It’s all environmentally-related.

The Sydney Tar Ponds I mentioned before. I won’t go into it again.

Waiting for the other shoe to drop.

It was my first anniversary in Canada on Thursday. I had been planning to spend it thinking highly intellectual thoughts about how much I’ve learned and how much I’ve experienced and how intense its been, blah blah blah, in what must be one of the most challenging, interesting and (at times) emotionally and physically stressful years of my life, but thankfully (for you lot), I was too busy to blog, and spent the day working in the office, with the usual crew of helpers, and breeze shooters, eating Mabel Davies’ egg sandwiches, answering the phone, sorting out the e-day packs, fund-raising, looking after sign locations, drives to the polls, recruiting volunteers, more volunteers, more volunteers, talking to the candidate, getting the foot canvassers out the door into the rain, going to Tim’s for coffee and TimBits.

Kind of ironic really. A circle of my adult life complete. The first really grown-up political thing I did. Being repeated for the nth time, but almost duplicated this time.

Right down to the Atlantic mist.

Except this time I get to hang out with a young female timber wolf. Who comes to visit with her owner every day.

And there’s Ebony the standard poodle. And Shandelle and Eoin the incredibly cute kids. And all the elderly members who stop in every day for a chat.

It’s a regular Sesame Street round here. The advance team for tomorrow’s rally arrived tonight and I could see the disdain in their eyes. I shall complain vociferously about it when all this is over.

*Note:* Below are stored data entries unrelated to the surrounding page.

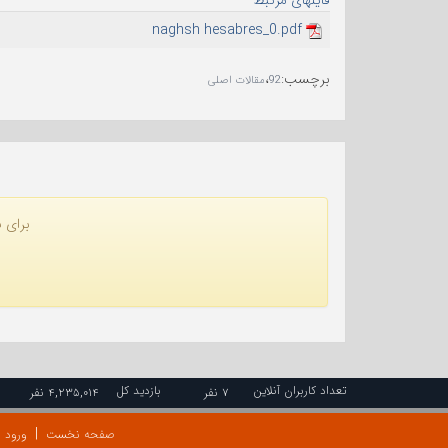
naghsh hesabres_0.pdf
برچسب
:
،
92
مقالات اصلی
برای ن
تعداد کاربران آنلاین
بازدید کل
۷ نفر
۴,۲۳۵,۰۱۴ نفر
صفحه نخست
ورود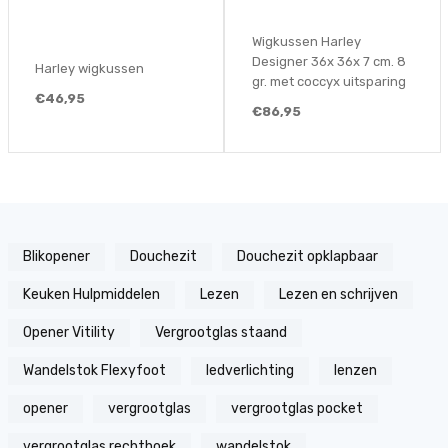
Wigkussen Harley
Designer 36x 36x 7 cm. 8
Harley wigkussen
gr. met coccyx uitsparing
€46,95
€86,95
Blikopener
Douchezit
Douchezit opklapbaar
Keuken Hulpmiddelen
Lezen
Lezen en schrijven
Opener Vitility
Vergrootglas staand
Wandelstok Flexyfoot
ledverlichting
lenzen
opener
vergrootglas
vergrootglas pocket
vergrootglas rechthoek
wandelstok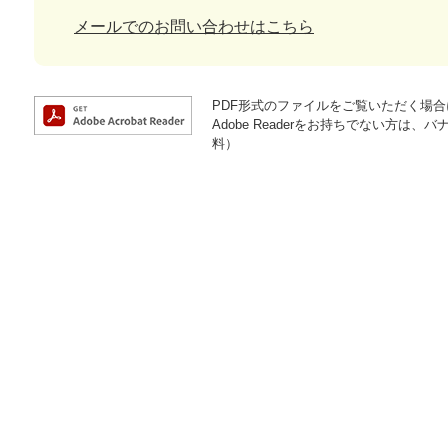
メールでのお問い合わせはこちら
PDF形式のファイルをご覧いただく場合には
Adobe Readerをお持ちでない方
料）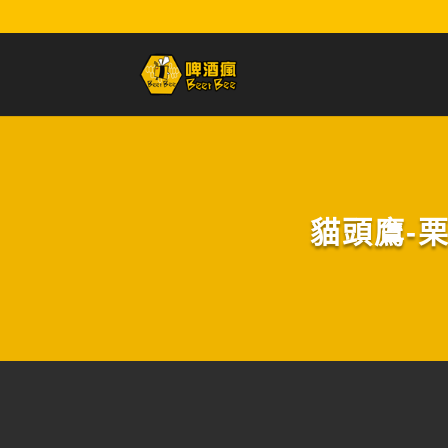
貓頭鷹-栗香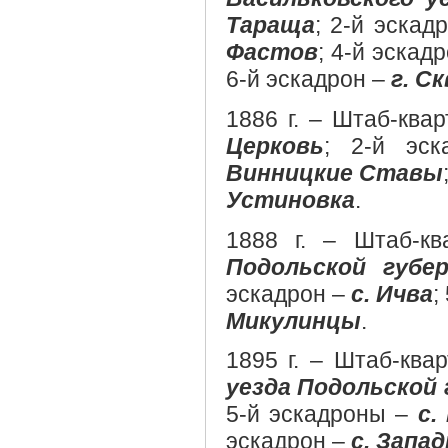
Тараща
; 2-й эскад
Фастов
; 4-й эскад
6-й эскадрон –
г. Ск
1886 г. – Штаб-ква
Церковь
; 2-й эс
Винницкие Ставы
Устиновка
.
1888 г. – Штаб-к
Подольской губе
эскадрон –
с. Ичва
;
Микулинцы
.
1895 г. – Штаб-ква
уезда Подольской 
5-й эскадроны –
с.
эскадрон –
с. Запа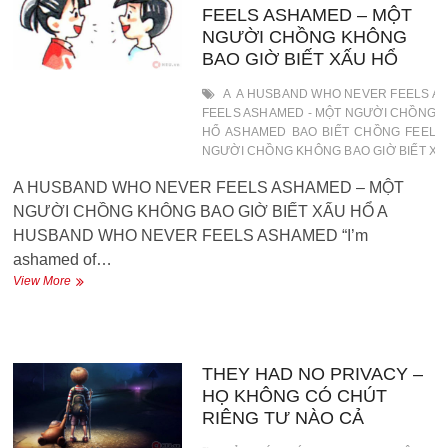
–
FEELS ASHAMED – MỘT
HÀNG
NGƯỜI CHỒNG KHÔNG
XÓM
BAO GIỜ BIẾT XẤU HỔ
KHÔNG
THỂ
A
A HUSBAND WHO NEVER FEELS A
NHÌN
FEELS ASHAMED - MỘT NGƯỜI CHỒNG K
THẤY
HỔ
ASHAMED
BAO
BIẾT
CHỒNG
FEELS
EM
ĐƯỢC
NGƯỜI CHỒNG KHÔNG BAO GIỜ BIẾT XẤ
A HUSBAND WHO NEVER FEELS ASHAMED – MỘT
NGƯỜI CHỒNG KHÔNG BAO GIỜ BIẾT XẤU HỔ A
HUSBAND WHO NEVER FEELS ASHAMED “I’m
ashamed of…
A
View More
HUSBAND
WHO
NEVER
FEELS
ASHAMED
THEY HAD NO PRIVACY –
–
HỌ KHÔNG CÓ CHÚT
MỘT
RIÊNG TƯ NÀO CẢ
NGƯỜI
CHỒNG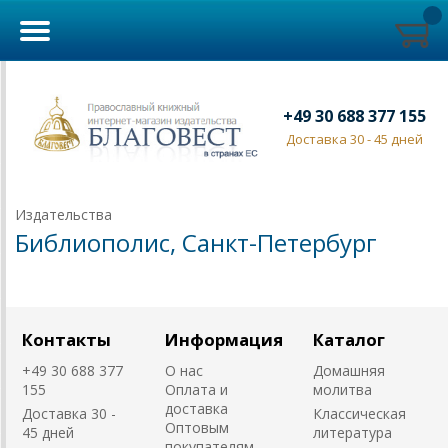
+49 30 688 377 155
Доставка 30 - 45 дней
Издательства
Библиополис, Санкт-Петербург
Контакты
Информация
Каталог
+49 30 688 377
О нас
Домашняя
155
Оплата и
молитва
доставка
Доставка 30 -
Классическая
Оптовым
45 дней
литература
покупателям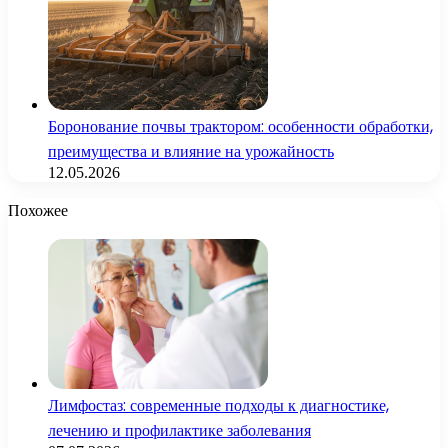
Боронование почвы трактором: особенности обработки,
преимущества и влияние на урожайность
12.05.2026
Похожее
Лимфостаз: современные подходы к диагностике,
лечению и профилактике заболевания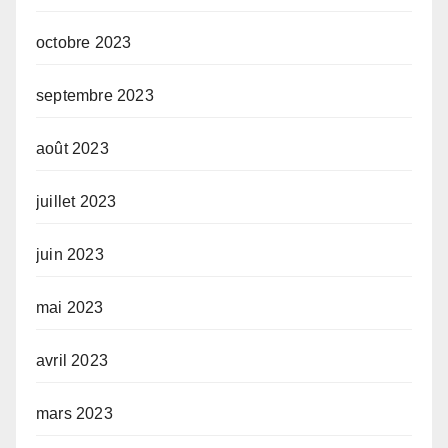
octobre 2023
septembre 2023
août 2023
juillet 2023
juin 2023
mai 2023
avril 2023
mars 2023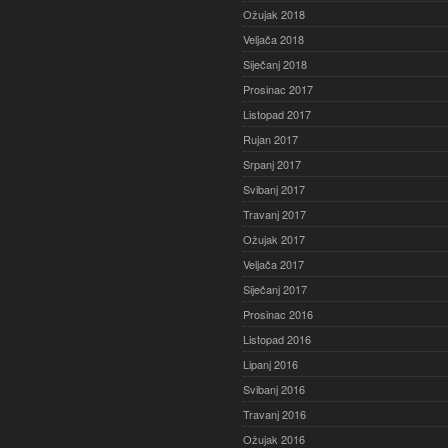
Ožujak 2018
Veljača 2018
Siječanj 2018
Prosinac 2017
Listopad 2017
Rujan 2017
Srpanj 2017
Svibanj 2017
Travanj 2017
Ožujak 2017
Veljača 2017
Siječanj 2017
Prosinac 2016
Listopad 2016
Lipanj 2016
Svibanj 2016
Travanj 2016
Ožujak 2016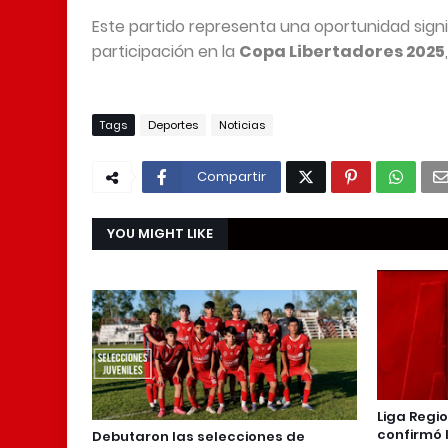
Este partido representa una oportunidad signi
participación en la
Copa Libertadores 2025
Tags
Deportes
Noticias
Compartir
YOU MIGHT LIKE
Liga Regi
confirmó 
Debutaron las selecciones de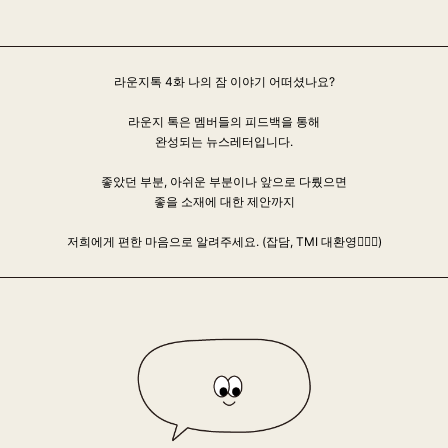
라운지톡 4화 나의 잠 이야기 어떠셨나요?
라운지 톡은 멤버들의 피드백을 통해
완성되는 뉴스레터입니다.
좋았던 부분, 아쉬운 부분이나
앞으로 다뤘으면
좋을 소재에 대한 제안까지
저희에게 편한 마음으로 알려주세요. (잡담, TMI 대환영🙋🏻‍♀️)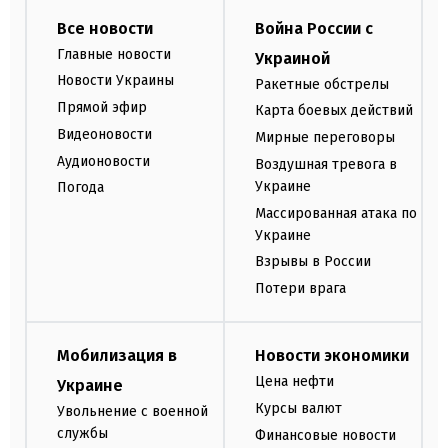
Все новости
Война России с
Главные новости
Украиной
Новости Украины
Ракетные обстрелы
Прямой эфир
Карта боевых действий
Видеоновости
Мирные переговоры
Аудионовости
Воздушная тревога в
Украине
Погода
Массированная атака по
Украине
Взрывы в России
Потери врага
Мобилизация в
Новости экономики
Цена нефти
Украине
Курсы валют
Увольнение с военной
службы
Финансовые новости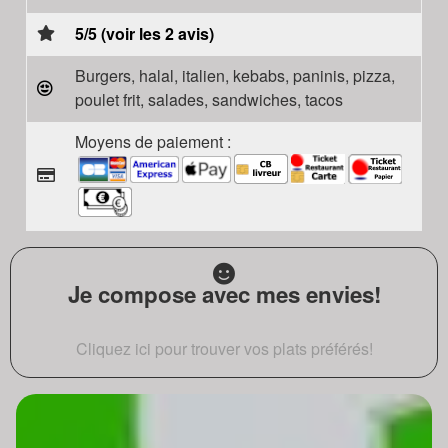
5/5 (voir les 2 avis)
Burgers, halal, italien, kebabs, paninis, pizza,
poulet frit, salades, sandwiches, tacos
Moyens de paiement :
Je compose avec mes envies!
Cliquez ici pour trouver vos plats préférés!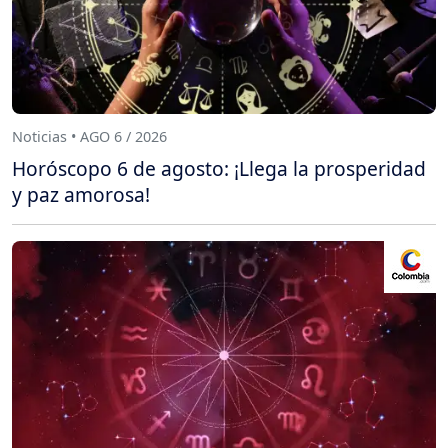
Noticias • AGO 6 / 2026
Horóscopo 6 de agosto: ¡Llega la prosperidad
y paz amorosa!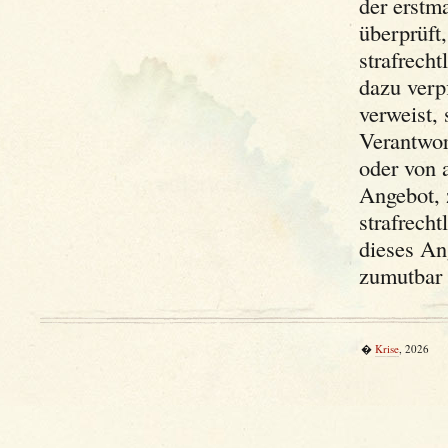
der erstm
überprüft,
strafrecht
dazu verpf
verweist,
Verantwor
oder von 
Angebot, z
strafrecht
dieses An
zumutbar 
�
Krise
, 2026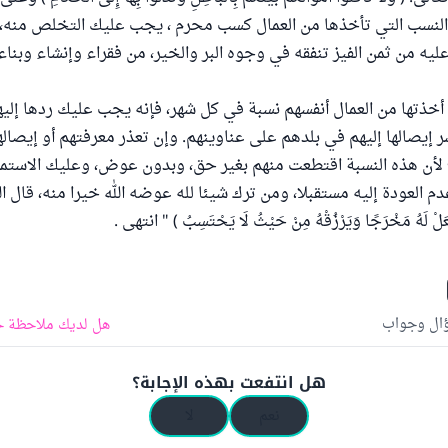
 والنسب التي تأخذها من العمال كسب محرم ، يجب عليك التخلص منه،
يه من ثمن الفيز تنفقه في وجوه البر والخير، من فقراء وإنشاء وبناء
ي أخذتها من العمال أنفسهم نسبة في كل شهر، فإنه يجب عليك ردها إليه
 إيصالها إليهم في بلدهم على عناوينهم. وإن تعذر معرفتهم أو إيصالها
لأن هذه النسبة اقتطعت منهم بغير حق، وبدون عوض، وعليك الاستمرا
م العودة إليه مستقبلا، ومن ترك شيئا لله عوضه الله خيرا منه، قال الل
جْعَلْ لَهُ مَخْرَجًا وَيَرْزُقْهُ مِنْ حَيْثُ لَا يَحْتَسِبُ ) " انتهى .
ؤال وجواب
هل لديك ملاحظة ح
هل انتفعت بهذه الإجابة؟
نعم
لا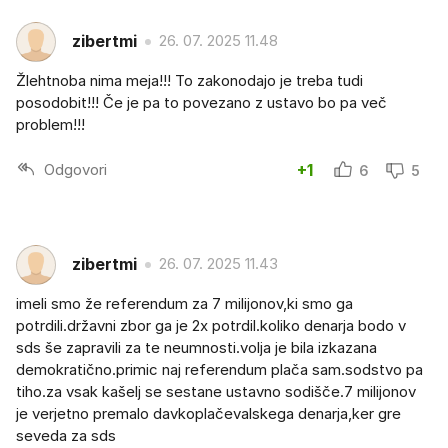
zibertmi
26. 07. 2025 11.48
Žlehtnoba nima meja!!! To zakonodajo je treba tudi
posodobit!!! Če je pa to povezano z ustavo bo pa več
problem!!!
Odgovori
+1
6
5
zibertmi
26. 07. 2025 11.43
imeli smo že referendum za 7 milijonov,ki smo ga
potrdili.državni zbor ga je 2x potrdil.koliko denarja bodo v
sds še zapravili za te neumnosti.volja je bila izkazana
demokratično.primic naj referendum plača sam.sodstvo pa
tiho.za vsak kašelj se sestane ustavno sodišče.7 milijonov
je verjetno premalo davkoplačevalskega denarja,ker gre
seveda za sds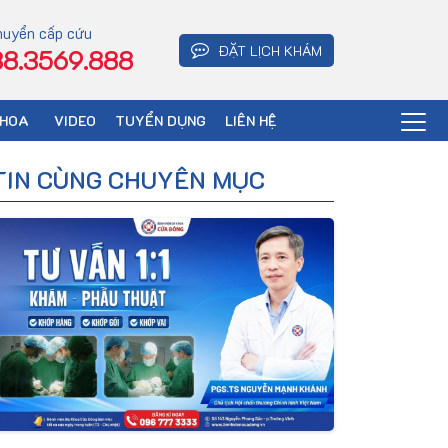
huyển cấp cứu
ĐẶT LỊCH KHÁM
8.3569.888
KHOA
VIDEO
TUYỂN DỤNG
LIÊN HỆ
TIN CÙNG CHUYÊN MỤC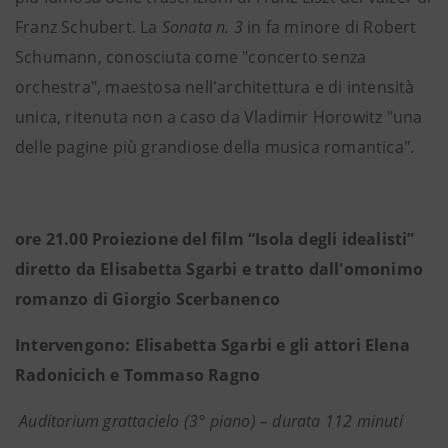
Franz Schubert. La
Sonata n. 3
in fa minore di Robert
Schumann, conosciuta come "concerto senza
orchestra", maestosa nell'architettura e di intensità
unica, ritenuta non a caso da Vladimir Horowitz "una
delle pagine più grandiose della musica romantica".
ore 21.00 Proiezione del film “Isola degli idealisti”
diretto da Elisabetta Sgarbi e tratto dall'omonimo
romanzo di Giorgio Scerbanenco
Intervengono: Elisabetta Sgarbi e gli attori Elena
Radonicich e Tommaso Ragno
Auditorium grattacielo (3° piano) – durata 112 minuti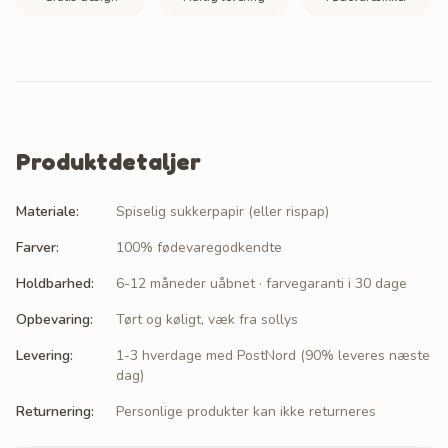
Produktdetaljer
Materiale
:
Spiselig sukkerpapir (eller rispap)
Farver
:
100% fødevaregodkendte
Holdbarhed
:
6-12 måneder uåbnet · farvegaranti i 30 dage
Opbevaring
:
Tørt og køligt, væk fra sollys
Levering
:
1-3 hverdage med PostNord (90% leveres næste
dag)
Returnering
:
Personlige produkter kan ikke returneres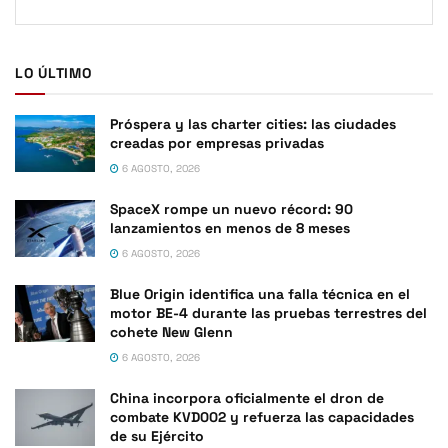
LO ÚLTIMO
Próspera y las charter cities: las ciudades
creadas por empresas privadas
6 AGOSTO, 2026
SpaceX rompe un nuevo récord: 90
lanzamientos en menos de 8 meses
6 AGOSTO, 2026
Blue Origin identifica una falla técnica en el
motor BE-4 durante las pruebas terrestres del
cohete New Glenn
6 AGOSTO, 2026
China incorpora oficialmente el dron de
combate KVD002 y refuerza las capacidades
de su Ejército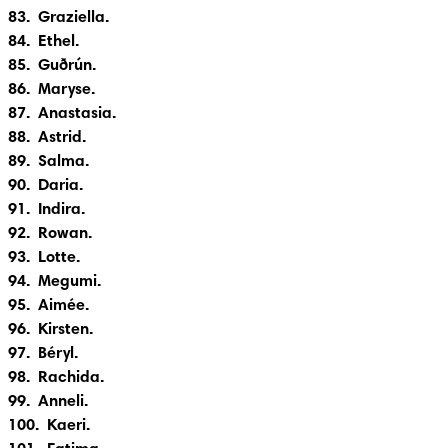
83.  Graziella.

84.  Ethel.

85.  Guðrún.

86.  Maryse.

87.  Anastasia.

88.  Astrid.

89.  Salma.

90.  Daria.

91.  Indira.

92.  Rowan.

93.  Lotte.

94.  Megumi.

95.  Aimée.

96.  Kirsten.

97.  Béryl.

98.  Rachida.

99.  Anneli.

100.  Kaeri.
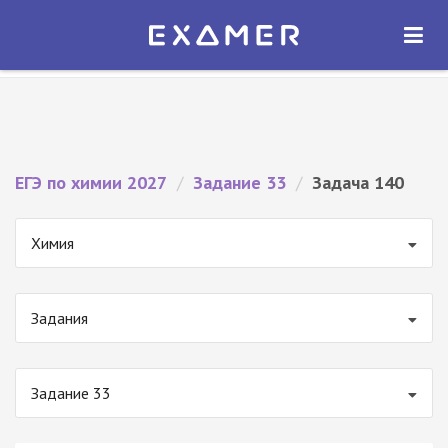
Экзамер — ЕГЭ 2027
×
ОТКРЫТЬ
Экзамер
Бесплатно - В Google Play
ЕГЭ по химии 2027
/
Задание 33
/
Задача 140
Химия
Задания
Задание 33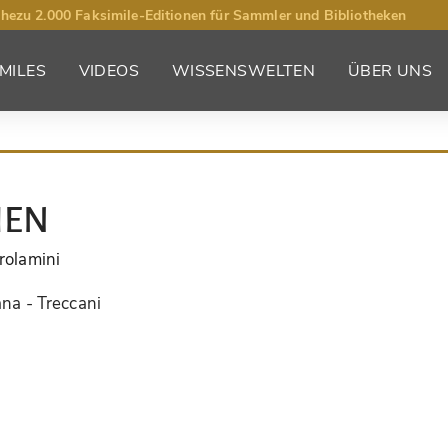
hezu 2.000 Faksimile-Editionen für Sammler und Bibliotheken
MILES
VIDEOS
WISSENSWELTEN
ÜBER UNS
IEN
irolamini
iana - Treccani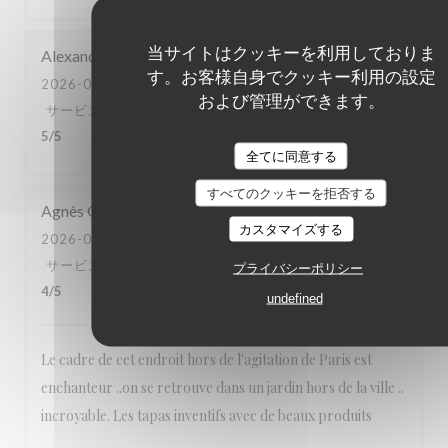
当サイトはクッキーを利用しておりま
Alexandra
D
す。お客様自身でクッキー利用の設定
2026-08-05
- 21:30 - ゲスト 4
および管理ができます。
サービス
:
5
/5
雰囲気
:
5
/5
メニュー
:
5
/5
品質-価格
:
5
/5
全てに同意する
すべてのクッキーを拒否する
Agnès
G
カスタマイズする
2026-08-04
- 19:00 - ゲスト 2
サービス
:
3
/5
雰囲気
:
5
/5
メニュー
:
4
/5
品質-価格
:
プライバシーポリシー
4
/5
undefined
Le cadre de cet endroit hors de l'agitation de Paris est
enchanteur ..on se retrouve dans un jardin hors de la ville ..
incroyable. Les tapas inventifs avec de beaux produits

This is what it is about. Groups of people getting together to create momentum for change. Maybe we’re not as glamorous as The West Wing, nor as media-interesting as a metro campaign, but we’re getting there.

Anyways, my campaign manager is pacing a hole in the carpet and we’re going to shut down the numbers soon and get started, so I’ll go for now.

2 comments:

Trish Byrne said...

Good luck, you guys.

Anonymous said...

Good luck tomorrow. I hope your candidate gets in and I hope you get more seats than you predicted!

You're all as glamorous as the West Wing to me! Probably better looking too!